И все же проблемой современной России видится не сама по себе отмена предельного возраста для руководящих кадров, а господство тенденций противоположной направленности применительно к широким слоям населения (при общем его старении). Дело в том, что руководство государства, его важнейших органов (как и различного рода элит, составляющих топ-менеджмент госкомпаний и госучреждений) в 60, 70 и даже 80 лет считается более мудрым, опытным, квалифицированным и достойным занимать любые должности сколь угодно долго. В ряде случаев, возможно, это действительно так. Одновременно с этим граждане – так называемые «представители народных масс», – работающие в бюджетной или коммерческой сферах, уже после 45–50 лет (а то и после 30) рассматриваются как «неликивид». Людям в 40–50 лет ощутимо сложнее найти работу, так называемые «новые предпенсионеры» (55–65 лет) испытывают еще большие трудности и держатся буквально за любую работу. Не лучше обстоят дела и у работающих пенсионеров, большинство которых трудятся не столько ради творческой самореализации (хотя и таких немало), сколько в связи с невысокими размерами пенсий. Подчас даже в 30–35 лет работник сталкивается с прямой или косвенной дискриминацией по возрасту: ему ставятся «в вину» якобы недостаточная энергичность, незнание некоторых современных технологий и даже «нетоварный» вид.

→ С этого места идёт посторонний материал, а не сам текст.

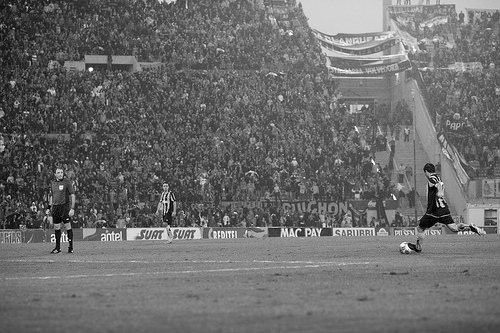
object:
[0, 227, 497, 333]
soccer pitch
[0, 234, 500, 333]
section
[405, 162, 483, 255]
soccer player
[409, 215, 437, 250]
leg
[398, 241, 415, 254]
ball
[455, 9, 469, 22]
spectators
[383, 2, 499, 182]
section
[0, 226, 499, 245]
advertising board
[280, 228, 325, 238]
writting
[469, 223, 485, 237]
foot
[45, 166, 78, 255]
referee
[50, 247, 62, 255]
foot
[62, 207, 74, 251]
leg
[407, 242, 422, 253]
foot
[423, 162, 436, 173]
hair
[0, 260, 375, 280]
lines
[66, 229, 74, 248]
sock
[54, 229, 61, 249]
sock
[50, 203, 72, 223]
shorts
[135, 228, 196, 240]
writting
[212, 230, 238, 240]
writting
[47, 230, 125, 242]
writting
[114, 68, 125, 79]
people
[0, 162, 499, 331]
soccer game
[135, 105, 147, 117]
people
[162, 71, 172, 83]
people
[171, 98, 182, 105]
people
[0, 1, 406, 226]
stands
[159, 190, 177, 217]
shirt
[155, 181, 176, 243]
person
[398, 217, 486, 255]
kicked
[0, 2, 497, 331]
stadium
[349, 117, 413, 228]
stairwell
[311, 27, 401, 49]
banner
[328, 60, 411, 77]
banner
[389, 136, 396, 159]
people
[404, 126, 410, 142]
people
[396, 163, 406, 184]
people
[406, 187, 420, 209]
people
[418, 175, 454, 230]
uniform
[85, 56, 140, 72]
entrance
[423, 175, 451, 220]
shirt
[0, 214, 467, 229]
border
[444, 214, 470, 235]
leg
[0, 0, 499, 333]
air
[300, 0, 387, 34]
sky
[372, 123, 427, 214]
rail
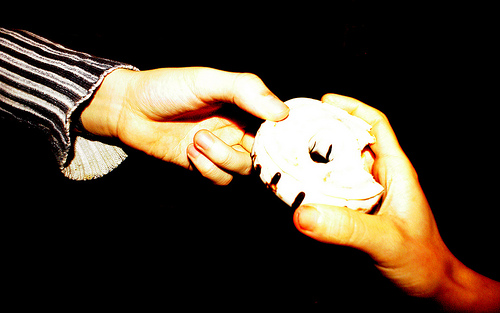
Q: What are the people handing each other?
A: Donut.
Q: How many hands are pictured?
A: Two.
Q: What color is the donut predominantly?
A: White.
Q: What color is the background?
A: Black.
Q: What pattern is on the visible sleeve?
A: Stripes.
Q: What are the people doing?
A: Sharing.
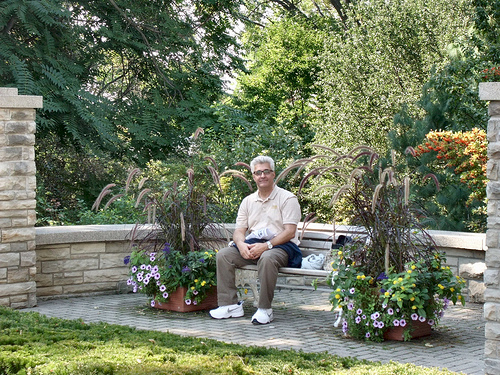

На мой взгляд, именно очевидные двойные стандарты оценки профпригодности в связи с достижением определенного возраста представителями «элит» и «масс» являются крайне опасной тенденцией. Безусловно, есть профессии (в частности, спортсмены), которые исключают возможность профессионального долголетия в привычном понимании (то есть с юности до старости). Вместе с тем в большинстве сфер профессиональной деятельности подходы к возрасту должны укладываться в общую тенденцию омоложения либо профессионального долголетия, а лучше всего – их разумного сочетания.
При определенном превалировании тенденции профессионального долголетия и кадрового сбережения для большинства сфер, включая публичное управление, руководящий состав может иметь некоторые привилегии в части возрастных рамок. Но эти привилегии не должны вести к так называемому «поколенческому разрыву», когда на смену пожилым руководителям приходят их дети (нередко в буквальном смысле), а не следующее профессиональное поколение.
Остается надеяться, что публичная власть (и ее органы и должностные лица, и институты гражданского общества) сможет выработать общий подход оптимального сочетания «молодости и опыта» как в публичном управлении, так и в иных сферах профессиональной деятельности. Станет ли отмена возрастных ограничений госслужащих, назначаемых президентом, началом данного пути, удастся ли распространить ценности профессионального долголетия на широкие слои населения и при этом минимизировать возникающие риски – прежде всего «поколенческого разрыва», – покажет время.